Sarah, the death of Otis is still so new. You are still learning how to incorporate this into your life and it is not an easy or comfortable process. You need to give yourself some room to grieve. Please don't put too many expectations on yourself right now.

It is ok to just work through what is happening right now and not to worry about too much else. That feeling like you have never been able to "live in the now" can wait until you work out some of the grief you have over Otis' death.

Perhaps you could look into seeing a grief counselor or going to a group for bereaved parents. It is possible that you can learn new skills that you would help you during this terrible time.

hungry for hunger said...

Hey buddy,

I'm pretty sure there are circumstances where it's ok to be isolating, ok to be awful to be around, and ok to have no patience for anyone's BS. On top of everything else to feel bad about; you're feeling bad about feeling bad. Understandable (and expected because you're still someone who - somehow - cares about other people's feelings), but it is just that.

I know that thing. That 'if only' or 'when we...' thing. It's more for the Mrs. than me; but we've got several of them. Everything will be better when we have a baby, everything will be better when we move closer to friends and yeah, gotcha...It's sort of the antithesis of any 'rejoice in the moment/be thankful for what you have' bullshit, but I'm pretty sure it's fair game to stab anyone in the eyehole who says any such thing, no?

Jenn said...

Oh, honey, it's still so early. You're doing fine, you really are, and eventually it will be better. I went through (and often still am in) a period of isolating myself. I wasn't interested in being around just about anybody. I think I even posted about it and got lots of reassuring comments that it was normal.
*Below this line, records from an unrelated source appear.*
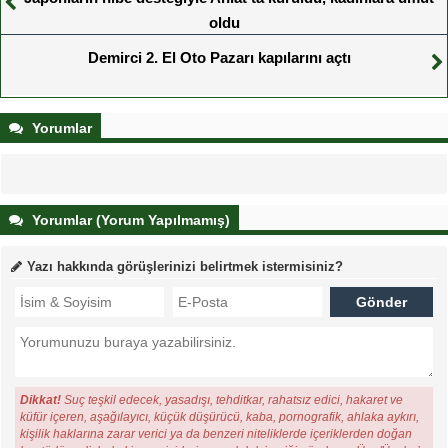
oldu
Demirci 2. El Oto Pazarı kapılarını açtı
Yorumlar
Yorumlar (Yorum Yapılmamış)
Yazı hakkında görüşlerinizi belirtmek istermisiniz?
Dikkat!
Suç teşkil edecek, yasadışı, tehditkar, rahatsız edici, hakaret ve
küfür içeren, aşağılayıcı, küçük düşürücü, kaba, pornografik, ahlaka aykırı,
kişilik haklarına zarar verici ya da benzeri niteliklerde içeriklerden doğan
It sucks to be in the place you're in, but you won't be there forever. Be kind to yourself, take is slow, you're doing wonderfully given the circumstances. (hugs)

Tess said...

Breathe Sarah.

I'm all for trying to be in the moment, but it does suck - who wants to be where we are right now, stuck in the darkness at the bottom of a big pit of despair - our babies died, this is going to be totally shit.
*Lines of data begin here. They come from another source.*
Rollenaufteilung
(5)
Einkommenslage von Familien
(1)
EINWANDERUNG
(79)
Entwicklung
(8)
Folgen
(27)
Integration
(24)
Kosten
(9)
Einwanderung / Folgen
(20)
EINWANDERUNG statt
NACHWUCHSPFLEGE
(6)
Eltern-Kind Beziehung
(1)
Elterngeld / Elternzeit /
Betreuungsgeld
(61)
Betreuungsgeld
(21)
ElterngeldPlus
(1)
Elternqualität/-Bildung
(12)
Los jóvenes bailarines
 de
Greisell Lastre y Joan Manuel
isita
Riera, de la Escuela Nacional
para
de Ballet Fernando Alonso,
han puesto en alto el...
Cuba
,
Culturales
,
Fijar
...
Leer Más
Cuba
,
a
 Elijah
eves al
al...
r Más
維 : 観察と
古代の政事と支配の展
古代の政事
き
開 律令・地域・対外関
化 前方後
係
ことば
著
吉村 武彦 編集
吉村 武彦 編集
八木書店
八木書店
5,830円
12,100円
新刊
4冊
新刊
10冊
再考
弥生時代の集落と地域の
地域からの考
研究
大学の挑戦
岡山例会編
This is grief and you sound like you're at rock bottom... That is okay, things will and do get easier. The isolation is survival right now, concentrate on yourself. I'm right there with you - I have been out to test the waters and found its just not worth it; it causes me more harm than good. The safety of home is truly underrated.

The 'if/when, then' game you play with yourself, is your hopes for the future, your dreams showing themselves - recognise them and work towards them; you just want them realised.
Just know that this grief isn't going to be easy, you love Otis with all of you - how do you accept the fact that he is gone, who wants to do that?! It is tough, so be easy on yourself, take the path of least resistance and do what you feel is right for you.

I want to echo Maddie's question, 'can you plan a trip away?' I found a weekend away gave some well needed relief.

Much love and strength to you

Simply Me said...

oh sweet sarahlu,
we are all here for you. so so very glad for the wonderful mamas here who can understand and support you in ways that i can't. just wanted to stop by, leave a footprint, and let you know that i am here. your grief is so understandable - what you went through is pain that few can imagine, and god i wish you didn't have to feel all of this right now.

so much love and tenderness for you.

Ava'smummy said...

Another mummy who wanted to post and send her love and understanding to you. I also resisted ADs as I felt it was grief and not depression, but it is very much a personal choice. Grief is so overwhelming and all encompassing, you are doing well to just get through the days I promise.

I too isolated myself (and still do a little at 12 months down the line after losing my daughter) but that is my way. I did find that some time away helped to 'just be' if that makes sense.

Sending all the love and strength I can muster to you.